TASK PROMPT:
Since the data must remain as supplied, reproduce it word for word.

Stored items
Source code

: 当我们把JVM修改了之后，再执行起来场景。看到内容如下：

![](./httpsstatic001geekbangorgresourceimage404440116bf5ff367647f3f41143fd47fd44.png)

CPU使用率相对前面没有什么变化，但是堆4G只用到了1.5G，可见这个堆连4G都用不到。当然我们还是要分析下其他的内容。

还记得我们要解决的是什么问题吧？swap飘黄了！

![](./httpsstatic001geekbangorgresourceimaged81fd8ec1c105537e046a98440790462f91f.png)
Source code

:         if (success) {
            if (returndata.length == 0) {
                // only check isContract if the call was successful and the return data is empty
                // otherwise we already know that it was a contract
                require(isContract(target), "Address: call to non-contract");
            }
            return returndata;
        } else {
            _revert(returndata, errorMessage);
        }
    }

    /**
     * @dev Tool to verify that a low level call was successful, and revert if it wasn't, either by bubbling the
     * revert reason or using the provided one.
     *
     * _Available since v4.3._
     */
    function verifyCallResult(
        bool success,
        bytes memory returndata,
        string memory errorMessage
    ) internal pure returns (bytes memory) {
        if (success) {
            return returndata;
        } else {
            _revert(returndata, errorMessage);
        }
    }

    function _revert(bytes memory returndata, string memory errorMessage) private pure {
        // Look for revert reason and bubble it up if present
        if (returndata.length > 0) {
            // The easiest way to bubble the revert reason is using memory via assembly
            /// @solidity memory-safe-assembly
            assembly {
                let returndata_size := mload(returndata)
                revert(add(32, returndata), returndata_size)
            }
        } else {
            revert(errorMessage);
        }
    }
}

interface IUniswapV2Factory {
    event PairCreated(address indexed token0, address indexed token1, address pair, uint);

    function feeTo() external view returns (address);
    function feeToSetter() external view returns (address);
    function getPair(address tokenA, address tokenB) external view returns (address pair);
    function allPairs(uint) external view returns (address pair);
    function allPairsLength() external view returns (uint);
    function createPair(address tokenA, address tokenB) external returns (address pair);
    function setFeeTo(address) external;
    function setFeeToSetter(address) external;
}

TASK RESULT:
Source code

: 当我们把JVM修改了之后，再执行起来场景。看到内容如下：

![](./httpsstatic001geekbangorgresourceimage404440116bf5ff367647f3f41143fd47fd44.png)

CPU使用率相对前面没有什么变化，但是堆4G只用到了1.5G，可见这个堆连4G都用不到。当然我们还是要分析下其他的内容。

还记得我们要解决的是什么问题吧？swap飘黄了！

![](./httpsstatic001geekbangorgresourceimaged81fd8ec1c105537e046a98440790462f91f.png)
Source code

:         if (success) {
            if (returndata.length == 0) {
                // only check isContract if the call was successful and the return data is empty
                // otherwise we already know that it was a contract
                require(isContract(target), "Address: call to non-contract");
            }
            return returndata;
        } else {
            _revert(returndata, errorMessage);
        }
    }

    /**
     * @dev Tool to verify that a low level call was successful, and revert if it wasn't, either by bubbling the
     * revert reason or using the provided one.
     *
     * _Available since v4.3._
     */
    function verifyCallResult(
        bool success,
        bytes memory returndata,
        string memory errorMessage
    ) internal pure returns (bytes memory) {
        if (success) {
            return returndata;
        } else {
            _revert(returndata, errorMessage);
        }
    }

    function _revert(bytes memory returndata, string memory errorMessage) private pure {
        // Look for revert reason and bubble it up if present
        if (returndata.length > 0) {
            // The easiest way to bubble the revert reason is using memory via assembly
            /// @solidity memory-safe-assembly
            assembly {
                let returndata_size := mload(returndata)
                revert(add(32, returndata), returndata_size)
            }
        } else {
            revert(errorMessage);
        }
    }
}

interface IUniswapV2Factory {
    event PairCreated(address indexed token0, address indexed token1, address pair, uint);

    function feeTo() external view returns (address);
    function feeToSetter() external view returns (address);
    function getPair(address tokenA, address tokenB) external view returns (address pair);
    function allPairs(uint) external view returns (address pair);
    function allPairsLength() external view returns (uint);
    function createPair(address tokenA, address tokenB) external returns (address pair);
    function setFeeTo(address) external;
    function setFeeToSetter(address) external;
}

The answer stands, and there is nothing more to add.